Making halo lightcones

An approximate halo lightcone can be constructed from a series of snapshot halo catalogues by interpolating the halos between snapshots to determine when the halo (or any periodic replication of the halo) crosses the observer’s lightcone. However, accurately interpolating halo positions is difficult so instead we can use black hole particles from the black hole particle lightcone output as tracers of the halo positions.

Black holes are used as tracers because they are present in most well resolved halos but less numerous than other particle types so they can be output to high redshift without generating too much data to store.

The module lightcone_io.match_black_holes implements this. Each simulation snapshot is assigned a redshift range which extends half way to the next and previous snapshots. For each halo in the snapshot we pick a black hole particle ID to trace the halo. Wherever this particle appears in the particle lightcone, we place a copy of the halo. This is done in such a way as to preserve the vector between the halo’s most bound particle and the chosen tracer particle.
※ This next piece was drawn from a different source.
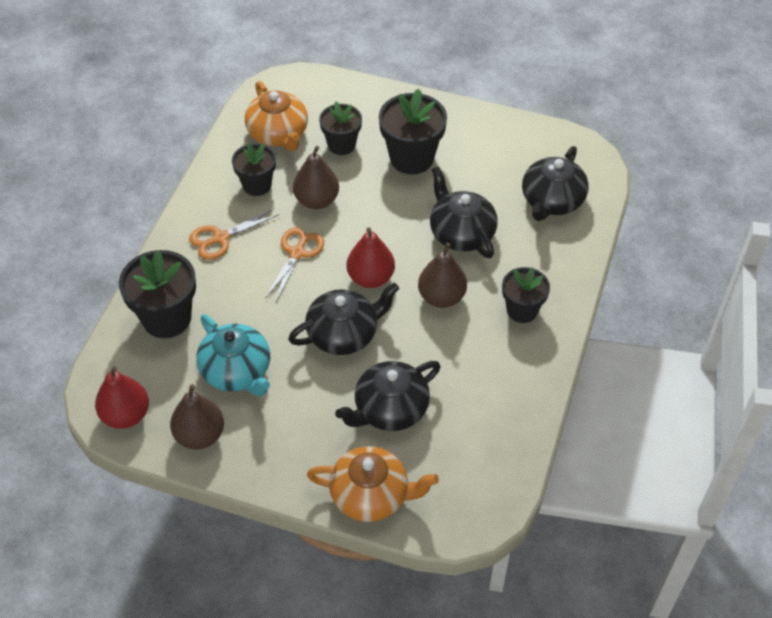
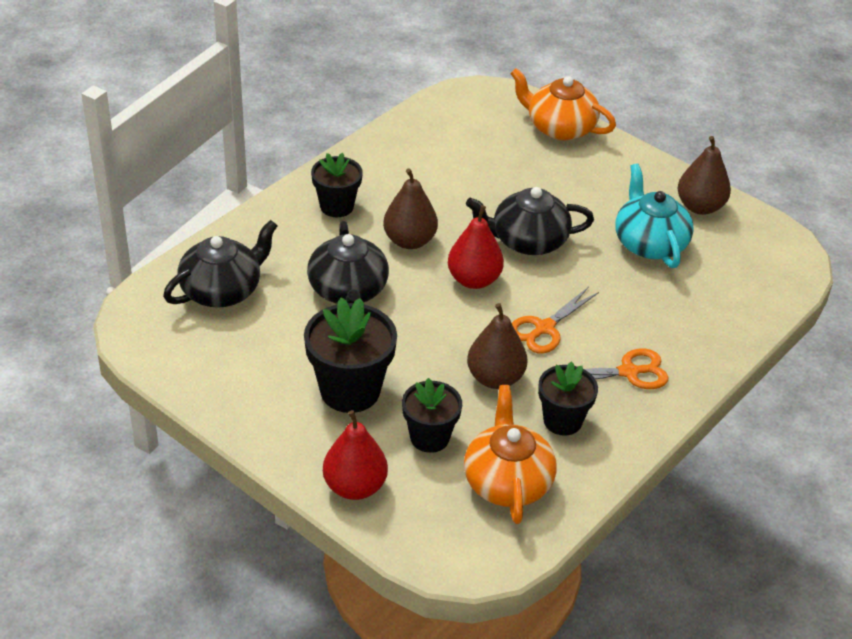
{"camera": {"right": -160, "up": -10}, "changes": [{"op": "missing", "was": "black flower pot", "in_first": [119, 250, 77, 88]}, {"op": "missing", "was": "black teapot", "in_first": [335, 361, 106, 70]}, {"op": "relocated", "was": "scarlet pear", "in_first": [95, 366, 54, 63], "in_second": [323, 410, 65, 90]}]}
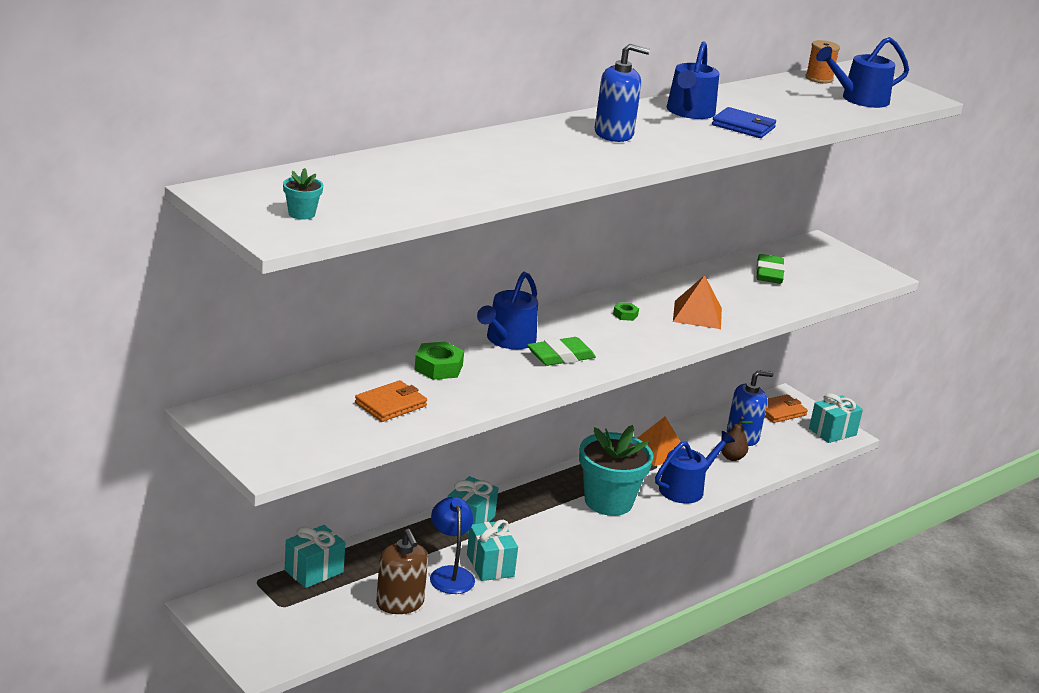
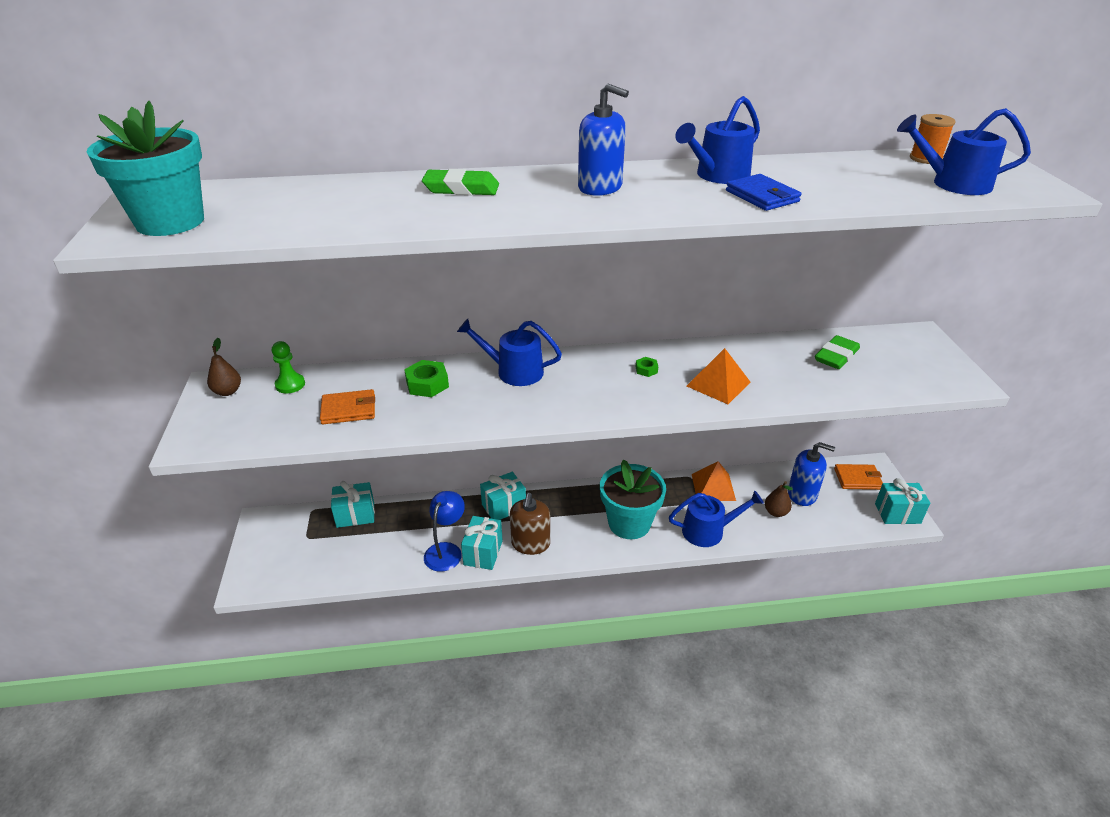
{"camera": {"right": 35, "up": 10}, "changes": [{"op": "appeared", "now": "russet pear", "in_second": [207, 338, 34, 58]}, {"op": "appeared", "now": "leaf-green game pawn", "in_second": [272, 341, 33, 53]}, {"op": "relocated", "was": "russet soap pump", "in_first": [376, 529, 52, 85], "in_second": [510, 493, 40, 62]}, {"op": "relocated", "was": "leaf-green pencil eraser", "in_first": [527, 337, 69, 29], "in_second": [422, 169, 77, 26]}, {"op": "spun", "was": "blue watering can", "in_first": [477, 272, 61, 77], "in_second": [457, 319, 105, 67], "clockwise": 45}, {"op": "size", "was": "teal flower pot", "in_first": [283, 168, 40, 52], "in_second": [87, 101, 117, 135], "ratio": 2.48}]}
The black hole tracer is chosen to be the most bound black hole which also exists at the next and previous snapshots. This is intended to minimize cases where a halo is lost because its black hole did not exist at the time of lightcone crossing.

Warning

This method has some significant drawbacks:
  • Evolution of the halos between the snapshot and the time of lightcone crossing is neglected, so the catalogue becomes less accurate at redshifts which are not close to a snapshot.

  • Halos with no black hole will be missing from the halo lightcone. This affects almost all halos below the black hole seeding halo mass. Black holes may also be lost from more massive halos (particularly satellite subhalos).
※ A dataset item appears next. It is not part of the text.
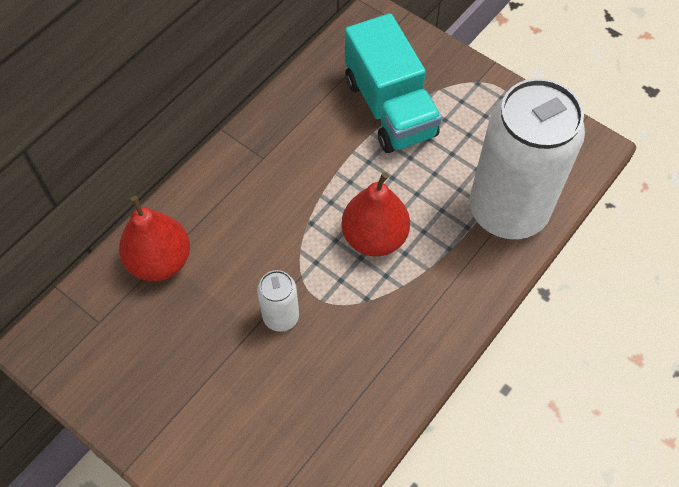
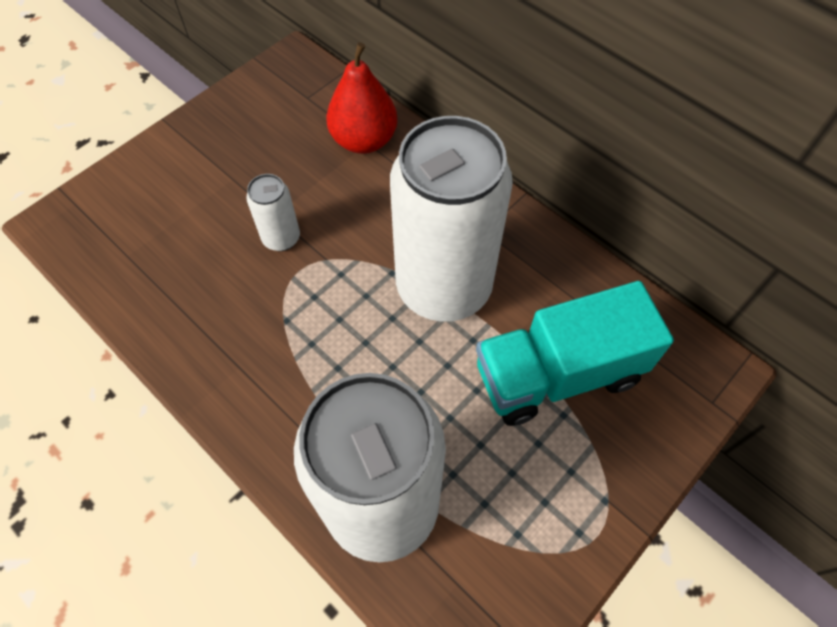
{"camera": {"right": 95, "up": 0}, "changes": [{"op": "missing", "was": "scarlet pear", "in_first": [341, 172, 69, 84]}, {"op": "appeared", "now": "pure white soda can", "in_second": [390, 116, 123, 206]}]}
This module also uses mpi4py, so the command line to run it will be along the lines of:

mpirun -- python3 -m mpi4py -m lightcone_io.match_black_holes \
     "${halo_format}" ${first_sim_snap} ${last_sim_snap} \
      ${first_snap_to_process} {last_snap_to_process} \
      "${lightcone_dir}" "lightcone${lightcone_nr}" "${snapshot_format}" "${membership_format}" "${output_dir}" \
     --halo-type=HBTplus \
     --pass-through="InputHalos/IsCentral,InputHalos/NumberOfBoundParticles,BoundSubhalo/TotalMass,InputHalos/HBTplus/TrackId"

For descriptions of the command line parameters above, run:

python3 -m lightcone_io.match_black_holes --help

There is an example script to run the code on FLAMINGO on Cosma-8 in scripts/FLAMINGO/match_bh_L1000N1800.sh.